(Beginning of Data listing)

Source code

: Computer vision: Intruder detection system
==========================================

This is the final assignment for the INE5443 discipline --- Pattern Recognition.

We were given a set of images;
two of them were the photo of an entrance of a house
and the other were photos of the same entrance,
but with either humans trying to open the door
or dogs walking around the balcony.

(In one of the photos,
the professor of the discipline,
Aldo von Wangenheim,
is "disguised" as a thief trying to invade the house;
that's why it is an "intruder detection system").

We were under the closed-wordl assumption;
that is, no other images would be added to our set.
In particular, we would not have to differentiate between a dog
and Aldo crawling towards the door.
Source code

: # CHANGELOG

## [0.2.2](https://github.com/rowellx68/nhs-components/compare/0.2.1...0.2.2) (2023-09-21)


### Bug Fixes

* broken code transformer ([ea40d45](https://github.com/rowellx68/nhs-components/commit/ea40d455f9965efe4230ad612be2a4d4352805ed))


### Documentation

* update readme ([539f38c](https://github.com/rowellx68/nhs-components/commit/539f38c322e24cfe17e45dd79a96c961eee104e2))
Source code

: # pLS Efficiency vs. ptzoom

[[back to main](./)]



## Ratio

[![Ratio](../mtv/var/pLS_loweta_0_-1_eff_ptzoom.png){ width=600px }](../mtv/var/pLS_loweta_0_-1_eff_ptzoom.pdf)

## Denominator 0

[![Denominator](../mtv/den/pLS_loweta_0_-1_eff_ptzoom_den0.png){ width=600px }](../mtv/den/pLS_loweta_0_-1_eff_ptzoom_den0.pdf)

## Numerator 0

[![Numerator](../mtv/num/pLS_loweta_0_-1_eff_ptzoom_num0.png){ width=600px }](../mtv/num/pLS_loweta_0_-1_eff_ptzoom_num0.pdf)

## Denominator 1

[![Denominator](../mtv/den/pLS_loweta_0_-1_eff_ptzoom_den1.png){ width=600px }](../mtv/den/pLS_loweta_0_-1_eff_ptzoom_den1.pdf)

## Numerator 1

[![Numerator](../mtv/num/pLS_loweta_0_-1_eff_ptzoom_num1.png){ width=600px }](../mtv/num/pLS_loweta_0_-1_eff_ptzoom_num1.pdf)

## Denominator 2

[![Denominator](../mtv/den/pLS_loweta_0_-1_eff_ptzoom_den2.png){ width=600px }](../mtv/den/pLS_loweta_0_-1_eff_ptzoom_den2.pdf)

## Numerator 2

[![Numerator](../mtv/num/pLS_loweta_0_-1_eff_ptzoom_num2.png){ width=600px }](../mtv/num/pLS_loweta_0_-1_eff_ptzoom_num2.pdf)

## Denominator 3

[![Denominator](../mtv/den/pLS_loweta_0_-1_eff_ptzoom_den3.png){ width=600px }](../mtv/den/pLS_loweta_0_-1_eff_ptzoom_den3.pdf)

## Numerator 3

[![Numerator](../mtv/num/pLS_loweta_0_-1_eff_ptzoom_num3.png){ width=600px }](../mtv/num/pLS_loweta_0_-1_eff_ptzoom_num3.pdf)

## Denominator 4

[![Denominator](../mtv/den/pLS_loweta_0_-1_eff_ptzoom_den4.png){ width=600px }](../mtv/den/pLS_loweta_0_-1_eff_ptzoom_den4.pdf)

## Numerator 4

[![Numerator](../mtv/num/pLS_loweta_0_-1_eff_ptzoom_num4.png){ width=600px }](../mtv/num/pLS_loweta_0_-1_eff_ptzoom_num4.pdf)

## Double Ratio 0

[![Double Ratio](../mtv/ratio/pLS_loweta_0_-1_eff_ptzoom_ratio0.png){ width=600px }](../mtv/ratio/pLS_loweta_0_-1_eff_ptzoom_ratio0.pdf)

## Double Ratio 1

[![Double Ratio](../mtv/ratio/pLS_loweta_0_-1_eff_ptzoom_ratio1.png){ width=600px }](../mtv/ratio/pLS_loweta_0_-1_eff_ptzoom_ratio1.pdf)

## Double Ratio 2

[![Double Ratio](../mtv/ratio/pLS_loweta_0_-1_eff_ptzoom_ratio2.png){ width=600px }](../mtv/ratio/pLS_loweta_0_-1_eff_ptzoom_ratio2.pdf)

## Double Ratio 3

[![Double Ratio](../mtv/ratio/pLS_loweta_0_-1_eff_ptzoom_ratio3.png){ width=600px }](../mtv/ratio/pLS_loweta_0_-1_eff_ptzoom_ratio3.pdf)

(End of Data listing)

Exercise goal ::
Can you turn all of the material above into a numbered list, one line per item, with the blank lines dropped?

Task solution ::
1. Source code
2. : Computer vision: Intruder detection system
3. ==========================================
4. This is the final assignment for the INE5443 discipline --- Pattern Recognition.
5. We were given a set of images;
6. two of them were the photo of an entrance of a house
7. and the other were photos of the same entrance,
8. but with either humans trying to open the door
9. or dogs walking around the balcony.
10. (In one of the photos,
11. the professor of the discipline,
12. Aldo von Wangenheim,
13. is "disguised" as a thief trying to invade the house;
14. that's why it is an "intruder detection system").
15. We were under the closed-wordl assumption;
16. that is, no other images would be added to our set.
17. In particular, we would not have to differentiate between a dog
18. and Aldo crawling towards the door.
19. Source code
20. : # CHANGELOG
21. ## [0.2.2](https://github.com/rowellx68/nhs-components/compare/0.2.1...0.2.2) (2023-09-21)
22. ### Bug Fixes
23. * broken code transformer ([ea40d45](https://github.com/rowellx68/nhs-components/commit/ea40d455f9965efe4230ad612be2a4d4352805ed))
24. ### Documentation
25. * update readme ([539f38c](https://github.com/rowellx68/nhs-components/commit/539f38c322e24cfe17e45dd79a96c961eee104e2))
26. Source code
27. : # pLS Efficiency vs. ptzoom
28. [[back to main](./)]
29. ## Ratio
30. [![Ratio](../mtv/var/pLS_loweta_0_-1_eff_ptzoom.png){ width=600px }](../mtv/var/pLS_loweta_0_-1_eff_ptzoom.pdf)
31. ## Denominator 0
32. [![Denominator](../mtv/den/pLS_loweta_0_-1_eff_ptzoom_den0.png){ width=600px }](../mtv/den/pLS_loweta_0_-1_eff_ptzoom_den0.pdf)
33. ## Numerator 0
34. [![Numerator](../mtv/num/pLS_loweta_0_-1_eff_ptzoom_num0.png){ width=600px }](../mtv/num/pLS_loweta_0_-1_eff_ptzoom_num0.pdf)
35. ## Denominator 1
36. [![Denominator](../mtv/den/pLS_loweta_0_-1_eff_ptzoom_den1.png){ width=600px }](../mtv/den/pLS_loweta_0_-1_eff_ptzoom_den1.pdf)
37. ## Numerator 1
38. [![Numerator](../mtv/num/pLS_loweta_0_-1_eff_ptzoom_num1.png){ width=600px }](../mtv/num/pLS_loweta_0_-1_eff_ptzoom_num1.pdf)
39. ## Denominator 2
40. [![Denominator](../mtv/den/pLS_loweta_0_-1_eff_ptzoom_den2.png){ width=600px }](../mtv/den/pLS_loweta_0_-1_eff_ptzoom_den2.pdf)
41. ## Numerator 2
42. [![Numerator](../mtv/num/pLS_loweta_0_-1_eff_ptzoom_num2.png){ width=600px }](../mtv/num/pLS_loweta_0_-1_eff_ptzoom_num2.pdf)
43. ## Denominator 3
44. [![Denominator](../mtv/den/pLS_loweta_0_-1_eff_ptzoom_den3.png){ width=600px }](../mtv/den/pLS_loweta_0_-1_eff_ptzoom_den3.pdf)
45. ## Numerator 3
46. [![Numerator](../mtv/num/pLS_loweta_0_-1_eff_ptzoom_num3.png){ width=600px }](../mtv/num/pLS_loweta_0_-1_eff_ptzoom_num3.pdf)
47. ## Denominator 4
48. [![Denominator](../mtv/den/pLS_loweta_0_-1_eff_ptzoom_den4.png){ width=600px }](../mtv/den/pLS_loweta_0_-1_eff_ptzoom_den4.pdf)
49. ## Numerator 4
50. [![Numerator](../mtv/num/pLS_loweta_0_-1_eff_ptzoom_num4.png){ width=600px }](../mtv/num/pLS_loweta_0_-1_eff_ptzoom_num4.pdf)
51. ## Double Ratio 0
52. [![Double Ratio](../mtv/ratio/pLS_loweta_0_-1_eff_ptzoom_ratio0.png){ width=600px }](../mtv/ratio/pLS_loweta_0_-1_eff_ptzoom_ratio0.pdf)
53. ## Double Ratio 1
54. [![Double Ratio](../mtv/ratio/pLS_loweta_0_-1_eff_ptzoom_ratio1.png){ width=600px }](../mtv/ratio/pLS_loweta_0_-1_eff_ptzoom_ratio1.pdf)
55. ## Double Ratio 2
56. [![Double Ratio](../mtv/ratio/pLS_loweta_0_-1_eff_ptzoom_ratio2.png){ width=600px }](../mtv/ratio/pLS_loweta_0_-1_eff_ptzoom_ratio2.pdf)
57. ## Double Ratio 3
58. [![Double Ratio](../mtv/ratio/pLS_loweta_0_-1_eff_ptzoom_ratio3.png){ width=600px }](../mtv/ratio/pLS_loweta_0_-1_eff_ptzoom_ratio3.pdf)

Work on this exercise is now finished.